Unless one needs to define themselves and their boat choices by it, of course...

Mark


----------



## robert sailor (Jun 22, 2015)

I certainly agree that we have done the easy parts, we have some more challenging parts coming up but I'll do my best to make it as comfortable as possible. Actually I prefer easy, and 95% of the Caribbean sailors seem to as well. When we were in the wind wards and leewards it was very hard to find someone there that had sailed the western Caribbean so I seem to have lots of company, lol. I had my roughest sail 100 miles off the Washington/Oregon Coast and even though it's just shy of 1000 miles to our first landfall it is considered coastal sailing so yes coastal sailing can be just as rough or rougher than offshore. As I said in an earlier post you have the advantage of better weather updates and often a port you can sneak into if a big change in weather is forecast when coastal sailing, when offshore you don't have that option. The long passages really do put a lot of wear and tear on your boat and gear as well as you, I actually don't like passages and never have, I sort of like the last day or two when all I can dream of is hamburgers and 8 hours of sleep.


----------



## robert sailor (Jun 22, 2015)

Mark, I'll be picking your brain next year as we will probably head up the east coast from here at the end of the season and want to visit the part of America we haven't seen. Might be nice to head up to some of the local cruising grounds for the summer and return with the locals making their way to the Caribbean. There is a side of us that wants to head back to the SP but we had so much fun in Colombia and points north that we are reluctant to leave quite yet. How long have you been sailing down here?


----------



## outbound (Dec 3, 2012)

Wow most impressive posts. Thanks folks. On several threads I've repeatedly said what's being attested to here. Sailing you deal with local weather and conditions. Doesn't matter if there's 50 or 1500 miles away from shore. The "grave yards" of any ocean are near shore. This is true off the Atlantic coast of France or between Nantucket and Falmouth. Generally true for both sides of any ocean. Interface of land systems and ocean systems with shallower depths and coast lines makes for more possible issues. 
Outside helicopter range you are stuck with the weather and no place to hide. Any weather predictions are only reliable for five days or less so on any passage it is what it is. Downloads from satphones or ssb allow some positioning but effect can be marginal depending on size of the system. You can only pick the season and the window for 5 d when leaving. Fetch of waves can be thousands of miles. You only have what you brought with you and totally dependent upon your skill set and that of your crew. So yes ocean sailing is another beast. But near shore sailing can be a beast as well. The few survival situations I've been in have been near shore. Within 100m of a coast. Perhaps this colors my judgment given my lack of transoceanic crossings. Wonder if this impression is congruent with yours? But even with my limited experience over the last 30+years but I know the following. 
Going to Bermuda is usually more stressful than going from there to eastern carribean. Once you get south of Bermuda issue is usually only getting your easting. So the hard part is usually getting through the stream and just south of Bermuda. The near shore part is the issue most times. 
Coming home is more benign regardless if you sail north of the islands to Florida and then up the coast or straight shot. 

At the end of the day once you leave sight of land, near shore or oceanic, only thing that's important is the very local weather. And being coastal is meaningless in terms of risk if no safe harbor is available. Think of the northern US pacific coast or being north of the islands with rages running or Portugal with easterlies.


----------



## colemj (Jul 10, 2003)

▸ **Listed records**
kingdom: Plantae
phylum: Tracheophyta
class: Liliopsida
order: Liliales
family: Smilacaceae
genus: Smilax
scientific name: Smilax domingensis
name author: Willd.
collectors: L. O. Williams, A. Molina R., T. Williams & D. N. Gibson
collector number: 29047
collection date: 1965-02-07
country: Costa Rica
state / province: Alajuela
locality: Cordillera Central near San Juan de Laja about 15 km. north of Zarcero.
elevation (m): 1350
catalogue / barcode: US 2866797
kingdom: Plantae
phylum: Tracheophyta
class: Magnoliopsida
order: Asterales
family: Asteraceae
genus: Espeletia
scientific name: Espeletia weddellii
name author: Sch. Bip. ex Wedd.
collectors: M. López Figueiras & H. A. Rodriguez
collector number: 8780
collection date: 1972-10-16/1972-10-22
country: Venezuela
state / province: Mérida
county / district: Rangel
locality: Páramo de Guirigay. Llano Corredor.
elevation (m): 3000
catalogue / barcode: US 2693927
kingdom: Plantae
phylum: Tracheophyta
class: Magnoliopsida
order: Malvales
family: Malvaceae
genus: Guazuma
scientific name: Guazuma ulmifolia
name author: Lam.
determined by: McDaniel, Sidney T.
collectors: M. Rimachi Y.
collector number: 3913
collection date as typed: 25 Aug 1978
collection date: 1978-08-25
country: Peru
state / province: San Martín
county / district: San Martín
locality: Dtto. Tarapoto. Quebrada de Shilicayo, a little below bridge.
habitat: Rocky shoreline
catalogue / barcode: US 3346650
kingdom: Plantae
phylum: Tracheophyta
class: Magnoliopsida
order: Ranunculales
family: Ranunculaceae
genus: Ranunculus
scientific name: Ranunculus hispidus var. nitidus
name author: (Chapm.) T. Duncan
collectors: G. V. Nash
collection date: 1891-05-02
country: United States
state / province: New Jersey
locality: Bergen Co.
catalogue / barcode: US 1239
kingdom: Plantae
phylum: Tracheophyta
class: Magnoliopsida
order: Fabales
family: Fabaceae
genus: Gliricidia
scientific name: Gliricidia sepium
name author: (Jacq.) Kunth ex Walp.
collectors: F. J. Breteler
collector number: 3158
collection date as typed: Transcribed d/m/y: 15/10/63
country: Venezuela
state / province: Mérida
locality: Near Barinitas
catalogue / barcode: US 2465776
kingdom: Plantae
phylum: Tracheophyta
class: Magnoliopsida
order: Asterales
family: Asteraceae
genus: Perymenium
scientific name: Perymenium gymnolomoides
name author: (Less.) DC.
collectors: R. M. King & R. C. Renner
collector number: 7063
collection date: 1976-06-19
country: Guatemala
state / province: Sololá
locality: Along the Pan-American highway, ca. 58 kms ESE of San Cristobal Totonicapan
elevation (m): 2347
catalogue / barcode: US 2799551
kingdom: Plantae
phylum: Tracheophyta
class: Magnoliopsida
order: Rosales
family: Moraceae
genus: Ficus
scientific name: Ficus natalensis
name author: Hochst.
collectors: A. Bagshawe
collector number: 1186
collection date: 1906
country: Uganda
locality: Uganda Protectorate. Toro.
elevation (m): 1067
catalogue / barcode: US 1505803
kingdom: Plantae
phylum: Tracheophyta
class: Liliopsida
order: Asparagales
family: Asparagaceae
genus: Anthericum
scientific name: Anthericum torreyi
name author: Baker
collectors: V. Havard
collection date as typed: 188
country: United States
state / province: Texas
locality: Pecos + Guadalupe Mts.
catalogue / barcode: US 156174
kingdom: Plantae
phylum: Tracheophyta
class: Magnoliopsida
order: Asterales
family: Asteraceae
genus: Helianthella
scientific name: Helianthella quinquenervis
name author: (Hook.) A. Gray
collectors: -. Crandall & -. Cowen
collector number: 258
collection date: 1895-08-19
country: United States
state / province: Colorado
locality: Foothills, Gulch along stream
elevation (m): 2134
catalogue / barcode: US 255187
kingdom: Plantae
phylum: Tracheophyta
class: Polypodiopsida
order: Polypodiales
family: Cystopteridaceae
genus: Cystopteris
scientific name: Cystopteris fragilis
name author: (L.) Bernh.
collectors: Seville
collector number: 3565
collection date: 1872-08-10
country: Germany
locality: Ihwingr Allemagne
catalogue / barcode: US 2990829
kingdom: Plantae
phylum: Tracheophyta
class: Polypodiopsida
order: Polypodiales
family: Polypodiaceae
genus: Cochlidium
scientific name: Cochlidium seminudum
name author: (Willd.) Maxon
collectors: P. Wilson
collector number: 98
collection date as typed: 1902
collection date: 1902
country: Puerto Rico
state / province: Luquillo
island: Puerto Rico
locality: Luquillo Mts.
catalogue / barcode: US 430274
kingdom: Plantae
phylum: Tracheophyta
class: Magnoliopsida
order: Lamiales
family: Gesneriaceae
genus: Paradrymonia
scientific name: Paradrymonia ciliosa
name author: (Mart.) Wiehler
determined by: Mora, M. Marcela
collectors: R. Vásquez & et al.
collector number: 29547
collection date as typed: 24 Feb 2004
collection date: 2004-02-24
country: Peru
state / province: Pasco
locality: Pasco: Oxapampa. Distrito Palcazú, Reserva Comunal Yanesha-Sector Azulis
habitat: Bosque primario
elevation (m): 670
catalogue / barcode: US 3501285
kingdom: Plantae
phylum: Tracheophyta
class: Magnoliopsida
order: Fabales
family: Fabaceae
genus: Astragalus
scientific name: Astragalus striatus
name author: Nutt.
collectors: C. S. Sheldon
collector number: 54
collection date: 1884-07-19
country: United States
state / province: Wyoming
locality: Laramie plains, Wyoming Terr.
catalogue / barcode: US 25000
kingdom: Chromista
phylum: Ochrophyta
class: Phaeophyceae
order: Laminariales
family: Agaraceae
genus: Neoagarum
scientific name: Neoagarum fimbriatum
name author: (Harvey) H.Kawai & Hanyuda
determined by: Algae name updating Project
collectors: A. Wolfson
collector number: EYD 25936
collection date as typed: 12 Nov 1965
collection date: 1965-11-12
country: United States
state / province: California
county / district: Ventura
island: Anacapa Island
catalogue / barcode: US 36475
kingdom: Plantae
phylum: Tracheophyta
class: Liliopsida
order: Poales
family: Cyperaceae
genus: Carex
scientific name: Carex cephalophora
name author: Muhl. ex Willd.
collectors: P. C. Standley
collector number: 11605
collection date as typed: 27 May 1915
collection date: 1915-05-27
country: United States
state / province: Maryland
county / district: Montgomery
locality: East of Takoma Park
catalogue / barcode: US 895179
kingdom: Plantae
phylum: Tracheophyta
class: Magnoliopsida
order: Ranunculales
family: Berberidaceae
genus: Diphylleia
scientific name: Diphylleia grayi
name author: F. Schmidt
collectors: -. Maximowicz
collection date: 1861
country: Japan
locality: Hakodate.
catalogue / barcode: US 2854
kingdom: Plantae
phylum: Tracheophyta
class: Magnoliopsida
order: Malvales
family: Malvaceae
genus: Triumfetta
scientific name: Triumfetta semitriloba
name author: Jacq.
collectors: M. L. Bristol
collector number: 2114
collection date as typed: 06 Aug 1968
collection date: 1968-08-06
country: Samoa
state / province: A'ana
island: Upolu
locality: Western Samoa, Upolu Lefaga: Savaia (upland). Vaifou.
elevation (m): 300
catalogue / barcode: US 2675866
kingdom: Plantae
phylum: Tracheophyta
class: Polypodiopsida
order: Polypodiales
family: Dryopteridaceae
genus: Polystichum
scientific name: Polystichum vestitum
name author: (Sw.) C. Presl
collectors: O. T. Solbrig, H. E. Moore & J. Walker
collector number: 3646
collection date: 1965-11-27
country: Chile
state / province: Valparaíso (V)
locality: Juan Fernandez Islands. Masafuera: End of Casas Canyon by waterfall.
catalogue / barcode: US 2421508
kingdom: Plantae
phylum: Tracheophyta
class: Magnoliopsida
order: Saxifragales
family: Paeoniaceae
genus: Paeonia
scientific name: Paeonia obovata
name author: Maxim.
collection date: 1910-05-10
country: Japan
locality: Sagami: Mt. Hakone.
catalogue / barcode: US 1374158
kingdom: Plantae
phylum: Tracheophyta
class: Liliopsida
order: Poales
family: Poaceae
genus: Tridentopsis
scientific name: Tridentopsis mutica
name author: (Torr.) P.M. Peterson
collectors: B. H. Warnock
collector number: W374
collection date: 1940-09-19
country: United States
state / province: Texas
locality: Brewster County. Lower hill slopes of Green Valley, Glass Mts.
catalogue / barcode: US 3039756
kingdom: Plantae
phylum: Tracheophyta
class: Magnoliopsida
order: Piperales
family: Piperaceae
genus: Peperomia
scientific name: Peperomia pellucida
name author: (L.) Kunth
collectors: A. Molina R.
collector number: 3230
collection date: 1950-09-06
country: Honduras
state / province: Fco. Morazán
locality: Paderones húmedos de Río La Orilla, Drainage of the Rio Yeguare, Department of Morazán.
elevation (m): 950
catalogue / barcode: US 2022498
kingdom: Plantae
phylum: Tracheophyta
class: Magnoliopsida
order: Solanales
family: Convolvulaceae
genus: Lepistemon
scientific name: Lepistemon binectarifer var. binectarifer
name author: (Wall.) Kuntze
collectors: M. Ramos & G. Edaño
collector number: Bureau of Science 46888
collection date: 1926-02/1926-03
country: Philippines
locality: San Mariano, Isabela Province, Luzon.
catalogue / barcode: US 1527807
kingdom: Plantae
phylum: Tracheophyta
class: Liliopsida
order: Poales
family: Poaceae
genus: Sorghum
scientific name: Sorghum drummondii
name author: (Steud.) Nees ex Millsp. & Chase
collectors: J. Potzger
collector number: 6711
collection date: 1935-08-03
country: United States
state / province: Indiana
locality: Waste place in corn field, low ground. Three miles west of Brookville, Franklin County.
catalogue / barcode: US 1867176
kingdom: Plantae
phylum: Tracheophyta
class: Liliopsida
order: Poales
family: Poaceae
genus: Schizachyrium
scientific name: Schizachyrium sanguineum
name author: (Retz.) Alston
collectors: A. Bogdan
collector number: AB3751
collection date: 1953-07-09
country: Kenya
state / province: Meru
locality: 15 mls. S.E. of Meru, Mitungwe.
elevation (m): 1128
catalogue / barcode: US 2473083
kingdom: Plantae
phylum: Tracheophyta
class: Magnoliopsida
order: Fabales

▸ **Exercise instructions**
A. Answer these from the sailing thread, one line each:
(i) Where did robert sailor have his roughest sail?
(ii) For how many days does outbound say weather predictions are reliable?
(iii) According to outbound, which is usually more stressful: going to Bermuda, or going from Bermuda to the eastern Caribbean?
B. Print the stretch of the sailing thread from "Going to Bermuda" through "or straight shot.".

▸ **Expected outputs**
A.
(i) 100 miles off the Washington/Oregon Coast
(ii) Five days or less
(iii) Going to Bermuda

B.
Going to Bermuda is usually more stressful than going from there to eastern carribean. Once you get south of Bermuda issue is usually only getting your easting. So the hard part is usually getting through the stream and just south of Bermuda. The near shore part is the issue most times. 
Coming home is more benign regardless if you sail north of the islands to Florida and then up the coast or straight shot.